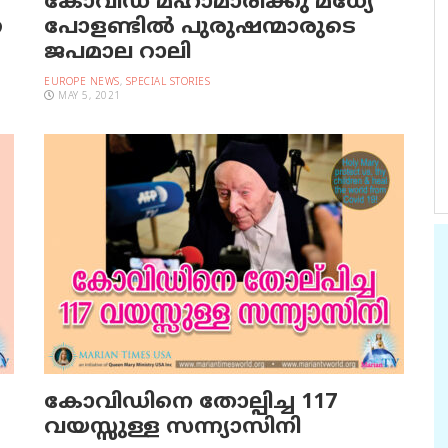
കോവിഡ് മഹാമാരിക്കു മധ്യേ
ണ
പോളണ്ടില്‍ പുരുഷന്മാരുടെ
ജപമാല റാലി
EUROPE NEWS
,
SPECIAL STORIES
MAY 5, 2021
കോവിഡിനെ തോല്പിച്ച 117
വയസ്സുള്ള സന്ന്യാസിനി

→ **PROBLEM DETAILS**
Write every line above again exactly, but leave the pictures out.

→ **FINISHED TASK**
കോവിഡ് മഹാമാരിക്കു മധ്യേ
ണ
പോളണ്ടില്‍ പുരുഷന്മാരുടെ
ജപമാല റാലി
EUROPE NEWS
,
SPECIAL STORIES
MAY 5, 2021
കോവിഡിനെ തോല്പിച്ച 117
വയസ്സുള്ള സന്ന്യാസിനി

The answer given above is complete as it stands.